In 2015, the Argentina Biosafety Commission (CONABIA) was the first regulatory authority to address gene-editing. They determined that gene-edited varieties that contained no foreign DNA posed no greater risk than conventionally bred varieties and so they should be regulated in the same way as conventional varieties.

In the following years, the governments of Chile and Brazil adopted similar policy and in March 2018 the US Secretary of State for Agriculture, Sonny Perdue, issued a statement confirming that, under its biotechnology regulations, ‘… the USDA does not regulate or have any plans to regulate plants that could otherwise have been developed through traditional breeding techniques…’

In October 2018, the governments of Argentina, Australia, Brazil, Canada, the Dominican Republic, Guatemala, Honduras, Paraguay, the United States of America, and Uruguay issued a statement through the World Trade Organization with the primary objective to ensure that the regulatory approaches for gene editing are scientifically based and internationally harmonized in order to facilitate international trade.

In the years that followed, a growing number of governments, including Japan, Colombia, and the Philippines, have adopted similar policies. Announcements in countries including Russia, Kenya, and Indonesia have indicated a similar policy direction.

Against this backdrop, in September 2018, the European Court of Justice conducted a legal review of the applicability to gene-editing of the 2001 EU Directive regulating GM crops. The Advocate General appointed to advise the Court issued a statement concluding that because the products of gene editing contained no foreign DNA and could also have been developed through conventional breeding techniques, they posed a similar risk to conventional varieties and so should not be regulated in the same way as GM varieties. This position was supported by several Member States and EU Institutions. However, the final ruling of the court overruled the Advocate General’s position, and as a result, gene-edited products are considered GM in the EU at present.

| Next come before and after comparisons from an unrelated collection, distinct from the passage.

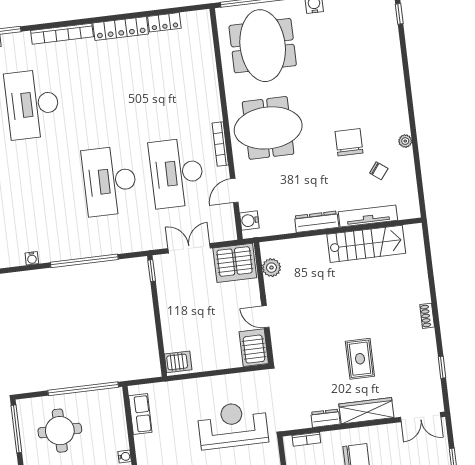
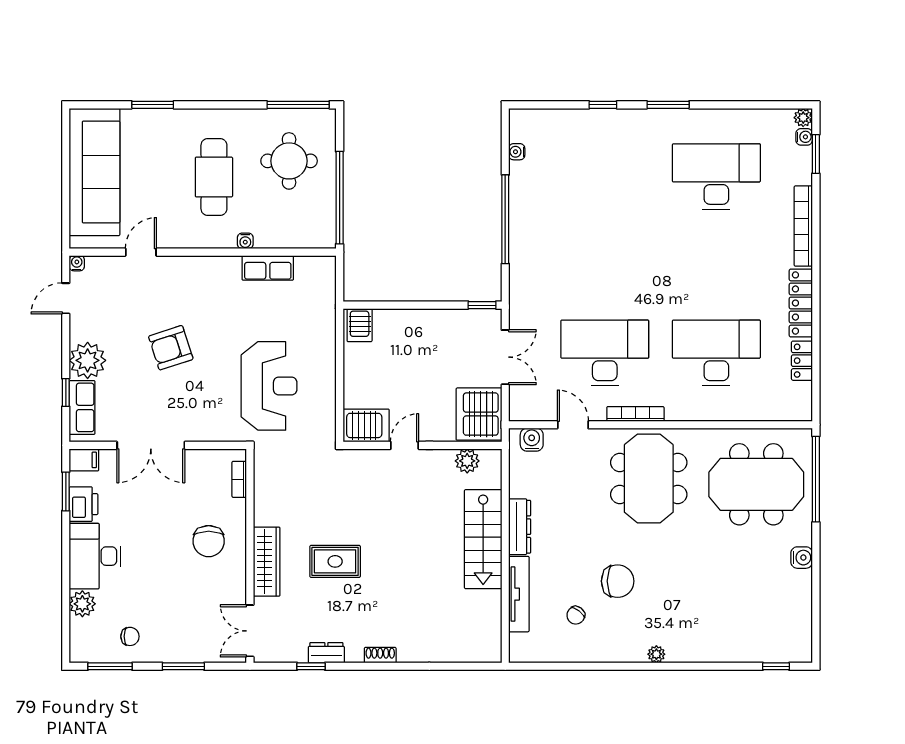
plant: (405, 141) -> (656, 654), moved
desk: (110, 181) -> (716, 353), moved
stairs: (366, 244) -> (483, 539), moved
row of seats: (140, 414) -> (268, 268), moved
dresser: (325, 418) -> (326, 653), moved, turned -90

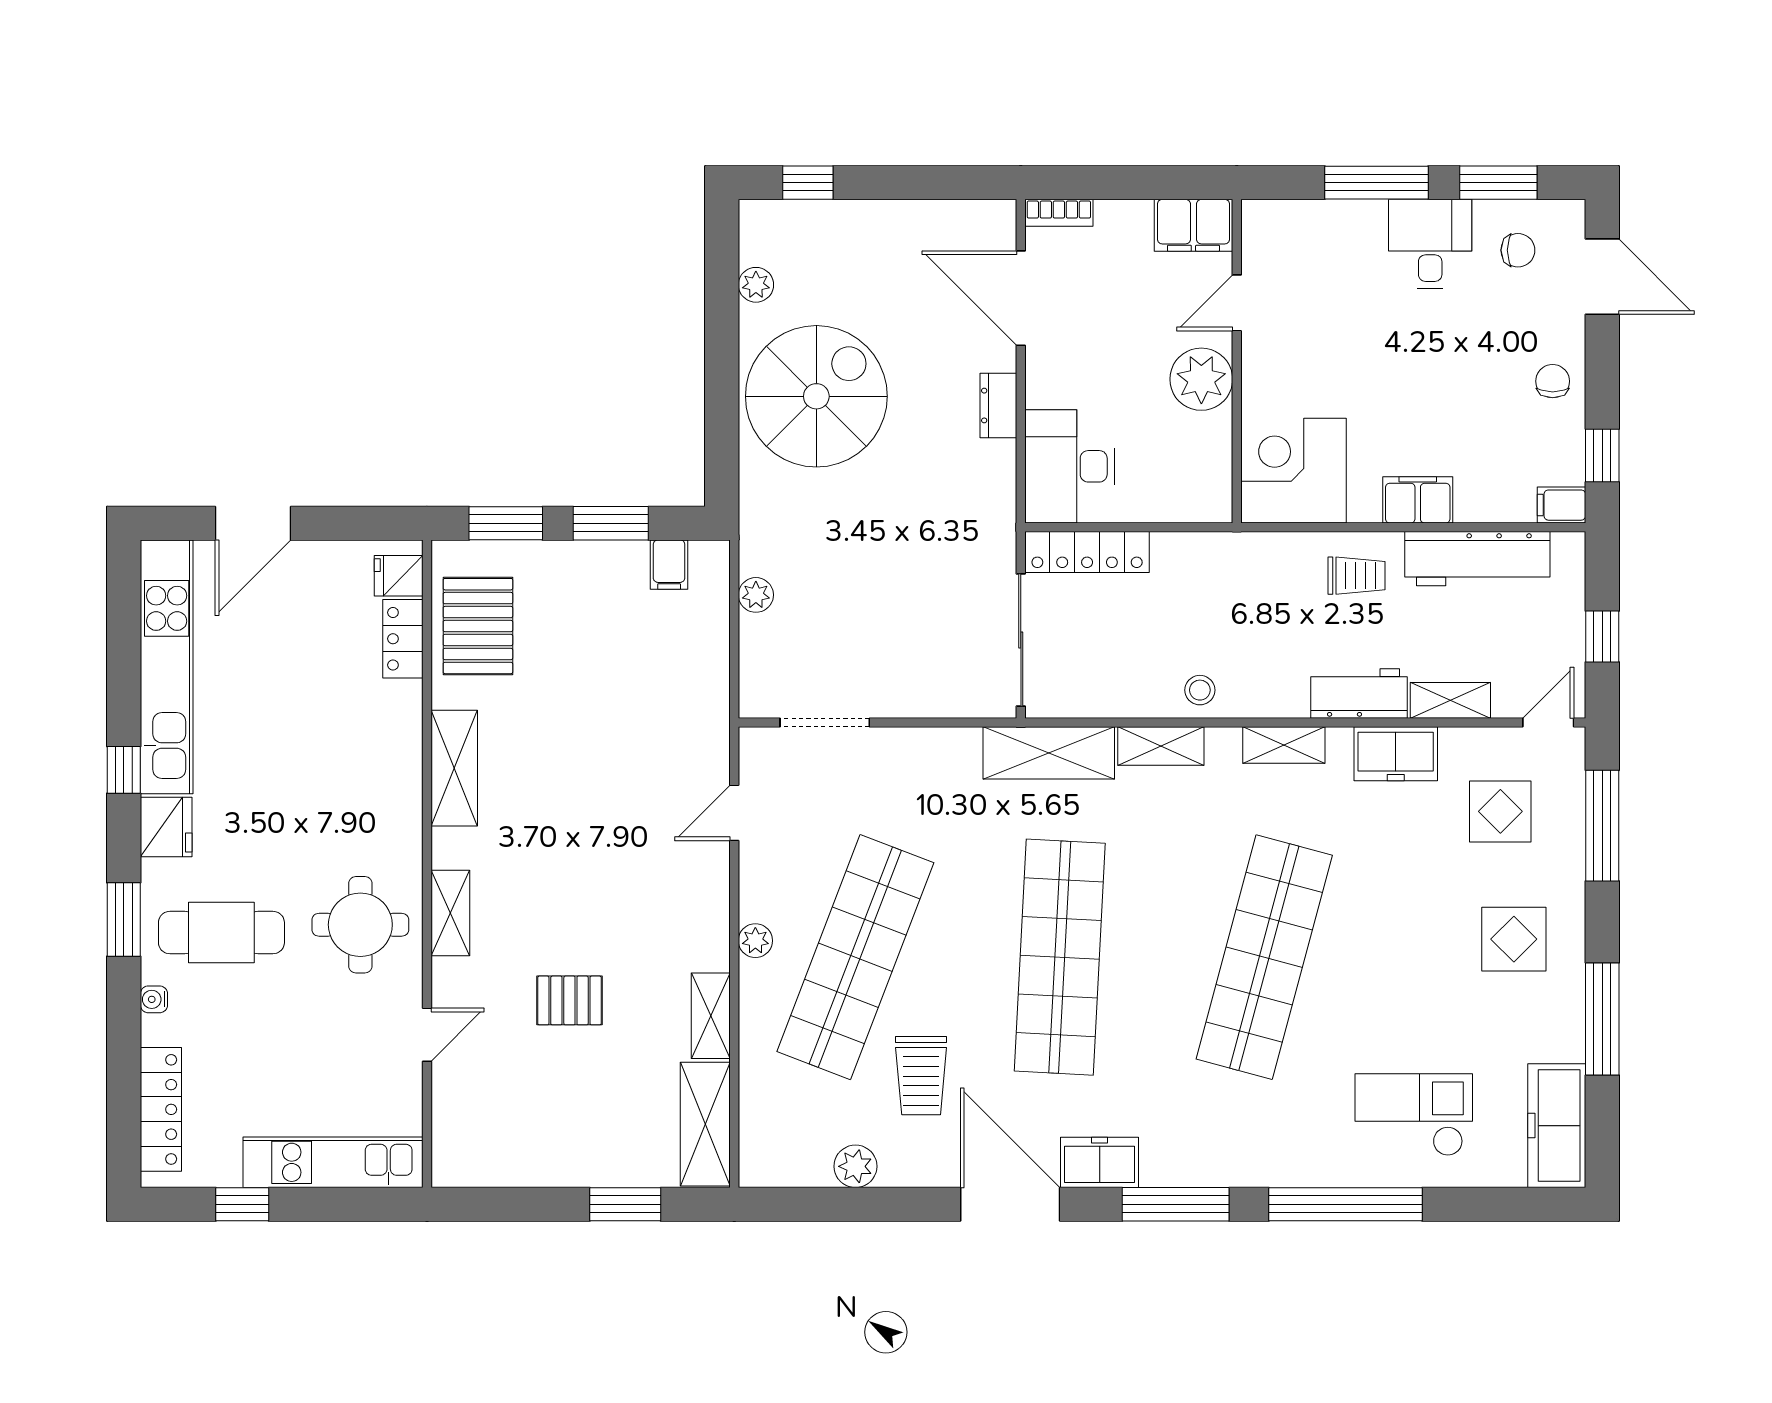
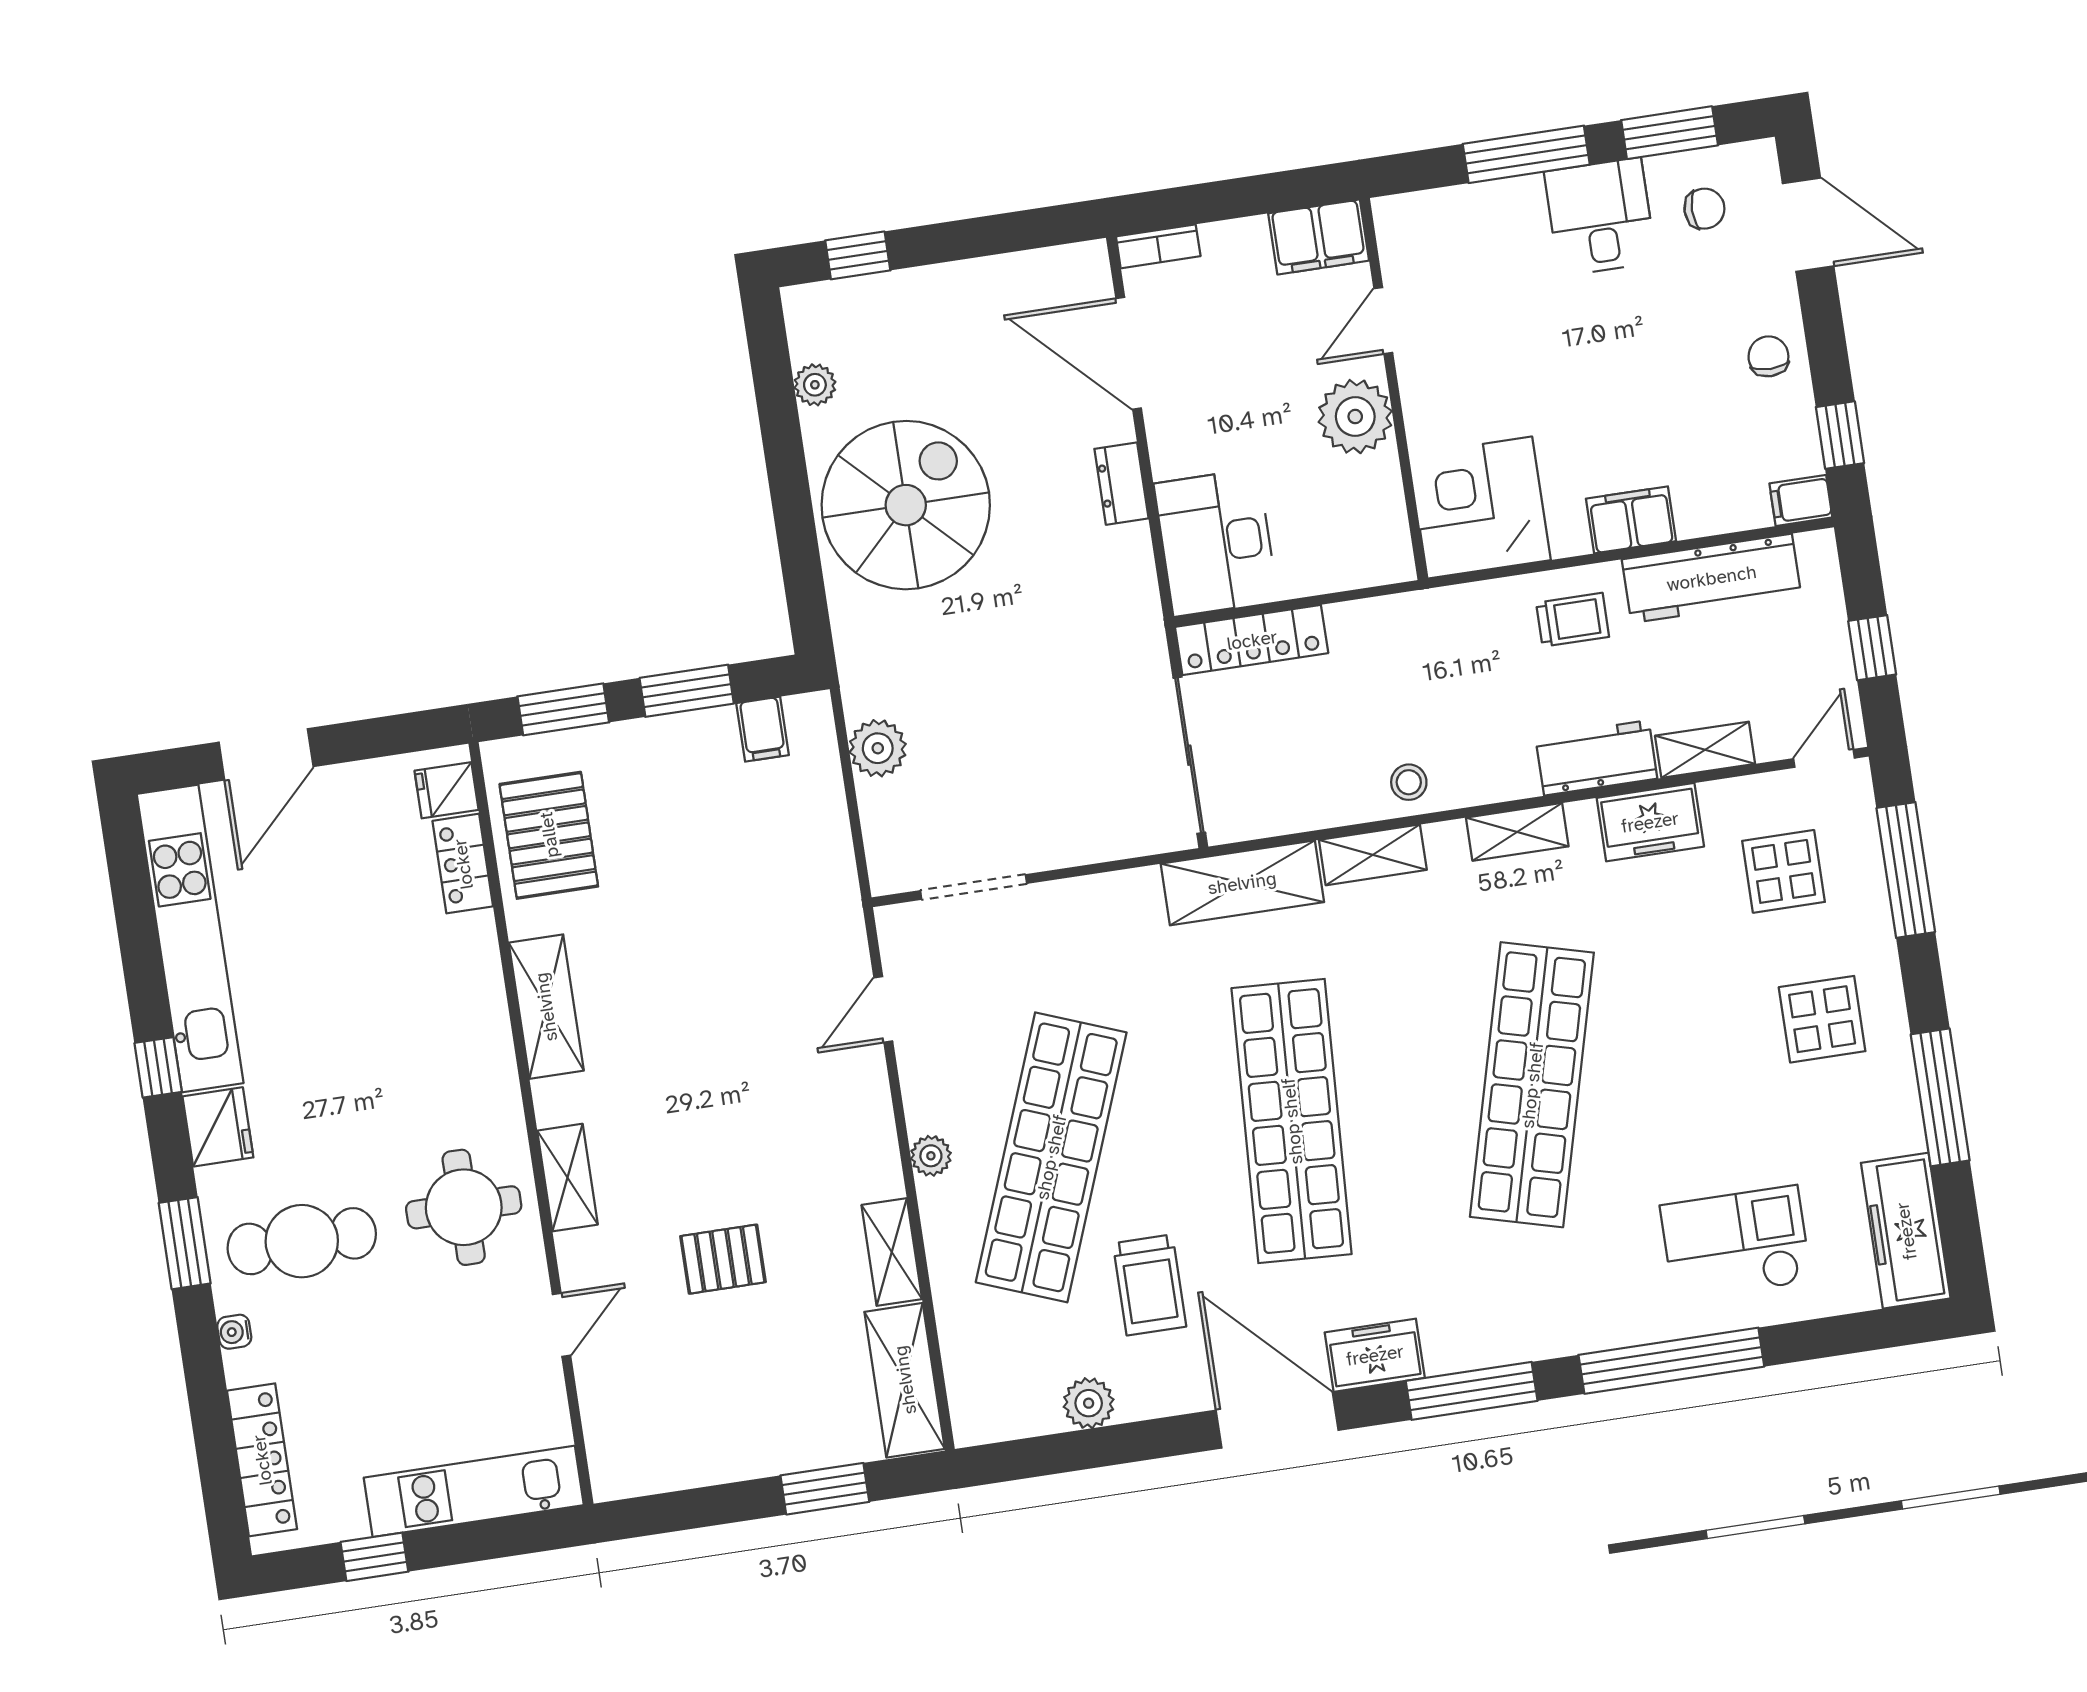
plant: (756, 595) -> (878, 748), width x1.38, depth x1.38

The ruling produced a firestorm. It was supported by several NGOs but was harshly criticized by many groups, including EU Member States, National and EU Science Academies, trade and industry groups, and the Scientific Advisers to the European Commission. All these groups argue that the ruling was based on a legal interpretation of legislation written over twenty years ago and that it did not take into account scientific advances. They argued it was neither science nor risk-based, posed unjustified trade barriers, and could not be implemented for imported goods. In response to this broad-based backlash, in November 2019, the EU Council formally requested the European Commission to review the situation and propose changes to the law if needed.

The EU Council is currently scheduled to address the European Commissions proposed changes in the spring of 2021.

The goal is harmonized regulatory with all regulatory guidelines in all jurisdictions. It is our belief that, over the next two to three years, the Cibus gene editing technology will be uniformly confirmed as non-GM by the world’s regulatory agencies. That is what the science supports, and consequently, so do we.